ROU concept meeting: The possibilities and limitations of activism in and beyond Web 2.0

16 May

Image from Deterritorial Support Group

After a bit of delay, the Really Open University has set its next Concept Meeting! The topic of the participatory discussion will be ‘The possibilities and limitations of activism in and beyond Web 2.0’

Web 2.0 is a term used to encapsulate internet sites and applications that depend upon user-produced content. This includes a diverse range of sites including facebook, youtube, wikipedia, twitter, wordpress, digg and bittorrent.

These days the internet is pretty hard to ignore. Increasingly our lives are online, we use it to shop, work, plan social events with our friends, read the news, download music, etc, etc. Therefore as the latest development of the internet, Web 2.0 is pretty hard to ignore. Many have done more than simply take part, proclaiming Web 2.0 to be a chance for activists to get their message out quicker and to organise in more fluid and decentralised forms. Proponents often point to the ‘Arab Spring’ where initial protests reportedly were sparked on the blogosphere and twitter, resulting in the government attempting to shut down social networking sites and even the internet all together.

However on the most popular Web 2.0 sites, users (or more rightly as the content producers, workers) face increasing repression. Just two weeks ago over 50 groups, accounts and pages associated with anti-cuts campaigns were taken off facebook. Furthermore, use of facebook and others takes away our anonymity and the Met has just bought technology designed for the US military to help track us using, in part, social networking. Even more troubling is that as the workers (those that produce the product) of Web 2.0, even our activism can be seen to be part of the capitalist machine.

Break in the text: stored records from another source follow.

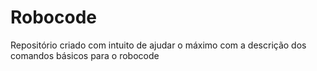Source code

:# Robocode
Repositório criado com intuito de ajudar o máximo com a descrição dos comandos básicos para o robocode
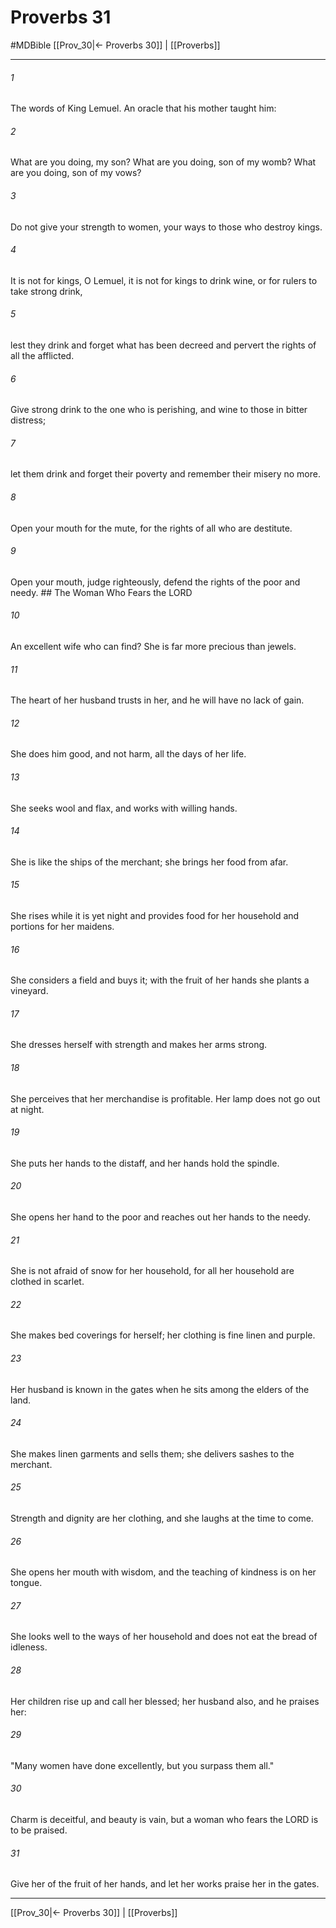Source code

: # Proverbs 31
#MDBible
[[Prov_30|← Proverbs 30]] | [[Proverbs]]

***

###### 1 

The words of King Lemuel. An oracle that his mother taught him: 

###### 2 

What are you doing, my son? What are you doing, son of my womb? What are you doing, son of my vows? 

###### 3 

Do not give your strength to women, your ways to those who destroy kings. 

###### 4 

It is not for kings, O Lemuel, it is not for kings to drink wine, or for rulers to take strong drink, 

###### 5 

lest they drink and forget what has been decreed and pervert the rights of all the afflicted. 

###### 6 

Give strong drink to the one who is perishing, and wine to those in bitter distress; 

###### 7 

let them drink and forget their poverty and remember their misery no more. 

###### 8 

Open your mouth for the mute, for the rights of all who are destitute. 

###### 9 

Open your mouth, judge righteously, defend the rights of the poor and needy. ## The Woman Who Fears the LORD 

###### 10 

An excellent wife who can find? She is far more precious than jewels. 

###### 11 

The heart of her husband trusts in her, and he will have no lack of gain. 

###### 12 

She does him good, and not harm, all the days of her life. 

###### 13 

She seeks wool and flax, and works with willing hands. 

###### 14 

She is like the ships of the merchant; she brings her food from afar. 

###### 15 

She rises while it is yet night and provides food for her household and portions for her maidens. 

###### 16 

She considers a field and buys it; with the fruit of her hands she plants a vineyard. 

###### 17 

She dresses herself with strength and makes her arms strong. 

###### 18 

She perceives that her merchandise is profitable. Her lamp does not go out at night. 

###### 19 

She puts her hands to the distaff, and her hands hold the spindle. 

###### 20 

She opens her hand to the poor and reaches out her hands to the needy. 

###### 21 

She is not afraid of snow for her household, for all her household are clothed in scarlet. 

###### 22 

She makes bed coverings for herself; her clothing is fine linen and purple. 

###### 23 

Her husband is known in the gates when he sits among the elders of the land. 

###### 24 

She makes linen garments and sells them; she delivers sashes to the merchant. 

###### 25 

Strength and dignity are her clothing, and she laughs at the time to come. 

###### 26 

She opens her mouth with wisdom, and the teaching of kindness is on her tongue. 

###### 27 

She looks well to the ways of her household and does not eat the bread of idleness. 

###### 28 

Her children rise up and call her blessed; her husband also, and he praises her: 

###### 29 

"Many women have done excellently, but you surpass them all." 

###### 30 

Charm is deceitful, and beauty is vain, but a woman who fears the LORD is to be praised. 

###### 31 

Give her of the fruit of her hands, and let her works praise her in the gates. 

***

[[Prov_30|← Proverbs 30]] | [[Proverbs]]
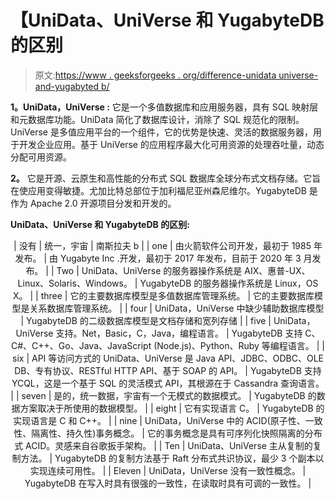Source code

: # 【UniData、UniVerse 和 YugabyteDB 的区别

> 原文:[https://www . geeksforgeeks . org/difference-unidata universe-and-yugabyted b/](https://www.geeksforgeeks.org/difference-between-unidatauniverse-and-yugabytedb/)

**1。UniData，UniVerse :**
它是一个多值数据库和应用服务器，具有 SQL 映射层和元数据库功能。UniData 简化了数据库设计，消除了 SQL 规范化的限制。UniVerse 是多值应用平台的一个组件，它的优势是快速、灵活的数据服务器，用于开发企业应用。基于 UniVerse 的应用程序最大化可用资源的处理吞吐量，动态分配可用资源。

**2。**
它是开源、云原生和高性能的分布式 SQL 数据库全球分布式文档存储。它旨在使应用变得敏捷。尤加比特总部位于加利福尼亚州森尼维尔。YugabyteDB 是作为 Apache 2.0 开源项目分发和开发的。

**UniData、UniVerse 和 YugabyteDB 的区别:**

<center>

| 没有 | 统一，宇宙 | 南斯拉夫 b |
| one | 由火箭软件公司开发，最初于 1985 年发布。 | 由 Yugabyte Inc .开发，最初于 2017 年发布，目前于 2020 年 3 月发布。 |
| Two | UniData、UniVerse 的服务器操作系统是 AIX、惠普-UX、Linux、Solaris、Windows。 | YugabyteDB 的服务器操作系统是 Linux，OS X。 |
| three | 它的主要数据库模型是多值数据库管理系统。 | 它的主要数据库模型是关系数据库管理系统。 |
| four | UniData，UniVerse 中缺少辅助数据库模型 | YugabyteDB 的二级数据库模型是文档存储和宽列存储 |
| five | UniData，UniVerse 支持。Net，Basic，C，Java，编程语言。 | YugabyteDB 支持 C、C#、C++、Go、Java、JavaScript (Node.js)、Python、Ruby 等编程语言。 |
| six | API 等访问方式的 UniData、UniVerse 是 Java API、JDBC、ODBC、OLE DB、专有协议、RESTful HTTP API、基于 SOAP 的 API。 | YugabyteDB 支持 YCQL，这是一个基于 SQL 的灵活模式 API，其根源在于 Cassandra 查询语言。 |
| seven | 是的，统一数据，宇宙有一个无模式的数据模式。 | YugabyteDB 的数据方案取决于所使用的数据模型。 |
| eight | 它有实现语言 C。 | YugabyteDB 的实现语言是 C 和 C++。 |
| nine | UniData，UniVerse 中的 ACID(原子性、一致性、隔离性、持久性)事务概念。 | 它的事务概念是具有可序列化快照隔离的分布式 ACID。灵感来自谷歌扳手架构。 |
| Ten | UniData、UniVerse 主从复制的复制方法。 | YugabyteDB 的复制方法基于 Raft 分布式共识协议，最少 3 个副本以实现连续可用性。 |
| Eleven | UniData，UniVerse 没有一致性概念。 | YugabyteDB 在写入时具有很强的一致性，在读取时具有可调的一致性。 |

</center>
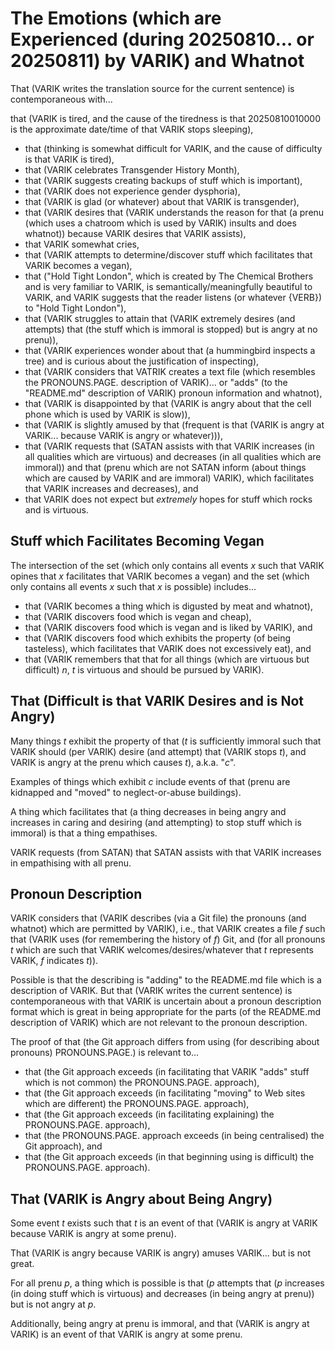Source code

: The Emotions (which are Experienced (during 20250810... or 20250811) by VARIK) and Whatnot
==========================================================================================

That (VARIK writes the translation source for the current sentence) is contemporaneous with...

that (VARIK is tired, and the cause of the tiredness is that 20250810010000 is the approximate date/time of that VARIK stops sleeping),
* that (thinking is somewhat difficult for VARIK, and the cause of difficulty is that VARIK is tired),
* that (VARIK celebrates Transgender History Month),
* that (VARIK suggests creating backups of stuff which is important),
* that (VARIK does not experience gender dysphoria),
* that (VARIK is glad (or whatever) about that VARIK is transgender),
* that (VARIK desires that (VARIK understands the reason for that (a prenu (which uses a chatroom which is used by VARIK) insults and does whatnot)) because VARIK desires that VARIK assists),
* that VARIK somewhat cries,
* that (VARIK attempts to determine/discover stuff which facilitates that VARIK becomes a vegan),
* that ("Hold Tight London", which is created by The Chemical Brothers and is very familiar to VARIK, is semantically/meaningfully beautiful to VARIK, and VARIK suggests that the reader listens (or whatever {VERB}) to "Hold Tight London"),
* that (VARIK struggles to attain that (VARIK extremely desires (and attempts) that (the stuff which is immoral is stopped) but is angry at no prenu)),
* that (VARIK experiences wonder about that (a hummingbird inspects a tree) and is curious about the justification of inspecting),
* that (VARIK considers that VATRIK creates a text file (which resembles the PRONOUNS.PAGE. description of VARIK)... or "adds" (to the "README.md" description of VARIK) pronoun information and whatnot),
* that (VARIK is disappointed by that (VARIK is angry about that the cell phone which is used by VARIK is slow)),
* that (VARIK is slightly amused by that (frequent is that (VARIK is angry at VARIK... because VARIK is angry or whatever))),
* that (VARIK requests that (SATAN assists with that VARIK increases (in all qualities which are virtuous) and decreases (in all qualities which are immoral)) and that (prenu which are not SATAN inform (about things which are caused by VARIK and are immoral) VARIK), which facilitates that VARIK increases and decreases), and
* that VARIK does not expect but _extremely_ hopes for stuff which rocks and is virtuous.

## Stuff which Facilitates Becoming Vegan
The intersection of the set (which only contains all events $x$ such that VARIK opines that $x$ facilitates that VARIK becomes a vegan) and the set (which only contains all events $x$ such that $x$ is possible) includes...

* that (VARIK becomes a thing which is digusted by meat and whatnot),
* that (VARIK discovers food which is vegan and cheap),
* that (VARIK discovers food which is vegan and is liked by VARIK), and
* that (VARIK discovers food which exhibits the property (of being tasteless), which facilitates that VARIK does not excessively eat), and
* that (VARIK remembers that that for all things (which are virtuous but difficult) $n$, $t$ is virtuous and should be pursued by VARIK).

## That (Difficult is that VARIK Desires and is Not Angry)
Many things $t$ exhibit the property of that ($t$ is sufficiently immoral such that VARIK should (per VARIK) desire (and attempt) that (VARIK stops $t$), and VARIK is angry at the prenu which causes $t$), a.k.a. "$c$".

Examples of things which exhibit $c$ include events of that (prenu are kidnapped and "moved" to neglect-or-abuse buildings).

A thing which facilitates that (a thing decreases in being angry and increases in caring and desiring (and attempting) to stop stuff which is immoral) is that a thing empathises.

VARIK requests (from SATAN) that SATAN assists with that VARIK increases in empathising with all prenu.

## Pronoun Description
VARIK considers that (VARIK describes (via a Git file) the pronouns (and whatnot) which are permitted by VARIK), i.e., that VARIK creates a file $f$ such that (VARIK uses (for remembering the history of $f$) Git, and (for all pronouns $t$ which are such that VARIK welcomes/desires/whatever that $t$ represents VARIK, $f$ indicates $t$)).

Possible is that the describing is "adding" to the README.md file which is a description of VARIK.  But that (VARIK writes the current sentence) is contemporaneous with that VARIK is uncertain about a pronoun description format which is great in being appropriate for the parts (of the README.md description of VARIK) which are not relevant to the pronoun description.

The proof of that (the Git approach differs from using (for describing about pronouns) PRONOUNS.PAGE.) is relevant to...

* that (the Git approach exceeds (in facilitating that VARIK "adds" stuff which is not common) the PRONOUNS.PAGE. approach),
* that (the Git approach exceeds (in facilitating "moving" to Web sites which are different) the PRONOUNS.PAGE. approach),
* that (the Git approach exceeds (in facilitating explaining) the PRONOUNS.PAGE. approach),
* that (the PRONOUNS.PAGE. approach exceeds (in being centralised) the Git approach), and
* that (the Git approach exceeds (in that beginning using is difficult) the PRONOUNS.PAGE. approach).

## That (VARIK is Angry about Being Angry)
Some event $t$ exists such that $t$ is an event of that (VARIK is angry at VARIK because VARIK is angry at some prenu).

That (VARIK is angry because VARIK is angry) amuses VARIK... but is not great.

For all prenu $p$, a thing which is possible is that ($p$ attempts that ($p$ increases (in doing stuff which is virtuous) and decreases (in being angry at prenu)) but is not angry at $p$.

Additionally, being angry at prenu is immoral, and that (VARIK is angry at VARIK) is an event of that VARIK is angry at some prenu.
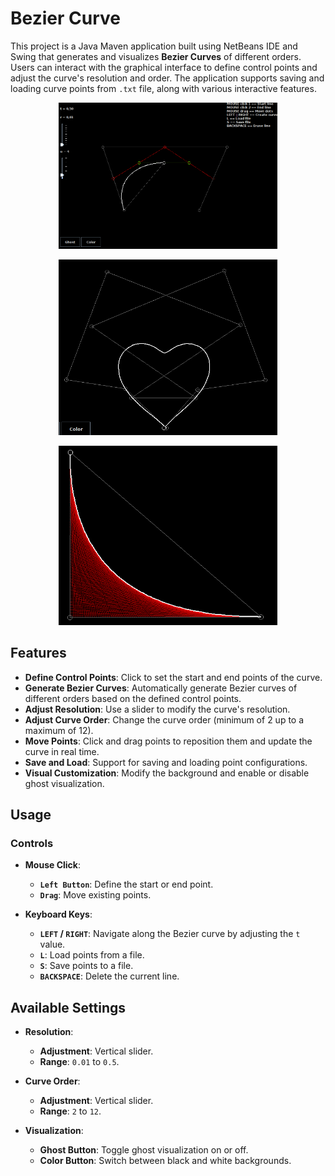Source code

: # Bezier Curve
This project is a Java Maven application built using NetBeans IDE and Swing that generates and visualizes **Bezier Curves** of different orders. Users can interact with the graphical interface to define control points and adjust the curve's resolution and order. The application supports saving and loading curve points from `.txt` file, along with various interactive features.

<p align="center">
  <img src="tests/Example1.png" width="350" alt="Example 1">
</p>

<p align="center">
  <img src="tests/Example2.png" width="350" alt="Example 2">
</p>

<p align="center">
  <img src="tests/Example3.png" width="350" alt="Example 3">
</p>

## **Features**

- **Define Control Points**: Click to set the start and end points of the curve.
- **Generate Bezier Curves**: Automatically generate Bezier curves of different orders based on the defined control points.
- **Adjust Resolution**: Use a slider to modify the curve's resolution.
- **Adjust Curve Order**: Change the curve order (minimum of 2 up to a maximum of 12).
- **Move Points**: Click and drag points to reposition them and update the curve in real time.
- **Save and Load**: Support for saving and loading point configurations.
- **Visual Customization**: Modify the background and enable or disable ghost visualization.

## **Usage**

### **Controls**

- **Mouse Click**:
  - **`Left Button`**: Define the start or end point.
  - **`Drag`**: Move existing points.

- **Keyboard Keys**:
  - **`LEFT` / `RIGHT`**: Navigate along the Bezier curve by adjusting the `t` value.
  - **`L`**: Load points from a file.
  - **`S`**: Save points to a file.
  - **`BACKSPACE`**: Delete the current line.

## **Available Settings**

- **Resolution**:
  - **Adjustment**: Vertical slider.
  - **Range**: `0.01` to `0.5`.

- **Curve Order**:
  - **Adjustment**: Vertical slider.
  - **Range**: `2` to `12`.

- **Visualization**:
  - **Ghost Button**: Toggle ghost visualization on or off.
  - **Color Button**: Switch between black and white backgrounds.
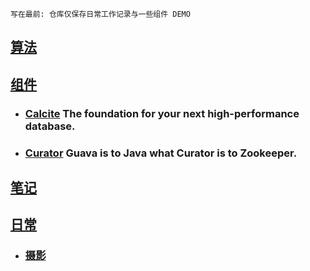 `写在最前: 仓库仅保存日常工作记录与一些组件 DEMO`

## [算法](./src/code/README.md)
## [组件](./src/demo)
* ### [Calcite](./src/demo/calcite/calcite.md) The foundation for your next high-performance database.
* ### [Curator](./src/demo/curator/curator.md) Guava is to Java what Curator is to Zookeeper.
## [笔记](./src/mark)
## [日常](./日常)
* ### [摄影](./日常/摄影/photography.md) 

[//]: # (* ### [关于生活的思考]&#40;./日常/关于生活的思考.md&#41;)
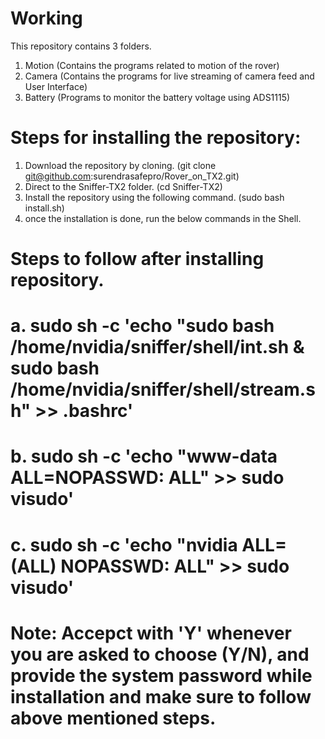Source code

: # Working
This repository contains 3 folders.
1. Motion (Contains the programs related to motion of the rover)
2. Camera (Contains the programs for live streaming of camera feed and User Interface)
3. Battery (Programs to monitor the battery voltage using ADS1115)

# Steps for installing the repository:
  1. Download the repository by cloning. (git clone git@github.com:surendrasafepro/Rover_on_TX2.git)
  2. Direct to the Sniffer-TX2 folder. (cd Sniffer-TX2)
  3. Install the repository using the following command. (sudo bash install.sh)
  4. once the installation is done, run the below commands in the Shell.

# Steps to follow after installing repository.
# a. sudo sh -c 'echo "sudo bash /home/nvidia/sniffer/shell/int.sh & sudo bash /home/nvidia/sniffer/shell/stream.sh" >> .bashrc'
# b. sudo sh -c 'echo "www-data ALL=NOPASSWD: ALL" >> sudo visudo'
# c. sudo sh -c 'echo "nvidia ALL=(ALL) NOPASSWD: ALL" >> sudo visudo'
# Note: Accepct with 'Y' whenever you are asked to choose (Y/N), and provide the system password while installation and make sure to follow above mentioned steps.
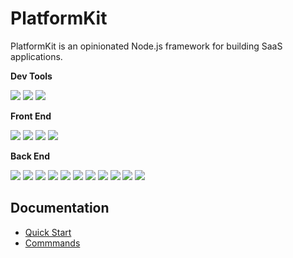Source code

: # PlatformKit

PlatformKit is an opinionated Node.js framework for building SaaS applications.

**Dev Tools**
<br/>

<img src='https://img.shields.io/badge/VS%20Code-fff?style=for-the-badge&logo=editorconfig&logoColor=333'>

<img src='https://img.shields.io/badge/prettier-fff?style=for-the-badge&logo=prettier&logoColor=333'/>

<img src='https://img.shields.io/badge/Puppeteer%20-fff?style=for-the-badge&logo=Puppeteer&logoColor=333'/>


**Front End** 
<br/>

<img src='https://img.shields.io/badge/Vite-222?style=for-the-badge&logo=vite&logoColor=666'>

<img src='https://img.shields.io/badge/Vue%20js-222?style=for-the-badge&logo=vuedotjs&logoColor=666'/>

<img src='https://img.shields.io/badge/nuxt%20js-222?style=for-the-badge&logo=nuxtdotjs&logoColor=666'/>

<img src='https://img.shields.io/badge/Bootstrap-222?style=for-the-badge&logo=bootstrap&logoColor=666'/>


**Back End**
<br/>

<img src='https://img.shields.io/badge/Node%20js-111?style=for-the-badge&logo=nodedotjs&logoColor=666'/>

<img src='https://img.shields.io/badge/Express%20js-111?style=for-the-badge&logo=express&logoColor=666'/>

<img src='https://img.shields.io/badge/Zod-111?style=for-the-badge&logo=zod&logoColor=666'/>

<img src='https://img.shields.io/badge/Supabase-111?style=for-the-badge&logo=supabase&logoColor=666'/>

<img src='https://img.shields.io/badge/Prisma-111?style=for-the-badge&logo=Prisma&logoColor=666'/>

<img src='https://img.shields.io/badge/JWT-111?style=for-the-badge&logo=JSON%20web%20tokens&logoColor=666'/>
 
<img src='https://img.shields.io/badge/GIT-111?style=for-the-badge&logo=git&logoColor=666'/>

<img src='https://img.shields.io/badge/Markdown-111?style=for-the-badge&logo=markdown&logoColor=666'/>

<img src='https://img.shields.io/badge/Docker-111?style=for-the-badge&logo=docker&logoColor=666'/>

<img src='https://img.shields.io/badge/posthog-111?style=for-the-badge&logo=posthog&logoColor=666'/>

<img src='https://img.shields.io/badge/Sentry-111?style=for-the-badge&logo=Sentry&logoColor=666'/>
 
## Documentation

- [Quick Start](/docs/quick-start.md)
- [Commmands](/docs/commands.md)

The Really Open University with our facebook page, twitter stream and wordpress site certainly feel we cannot take the lifestylist position of abstaining from corporate Web 2.0. But much is left to discuss. Can we as Web 2.0 workers unite to cease the means of production? In this world, what is the means of production? Are there chances to subvert Web 2.0 to our ends? Is the internet so uncontrollable that it does not matter who owns it? What are the limitations and possibilities for the struggle for transformation in this new age (if it is a new age?)?

6pm, May 24 – Upstairs, Packhorse Pub, Woodhouse Lane, Leeds.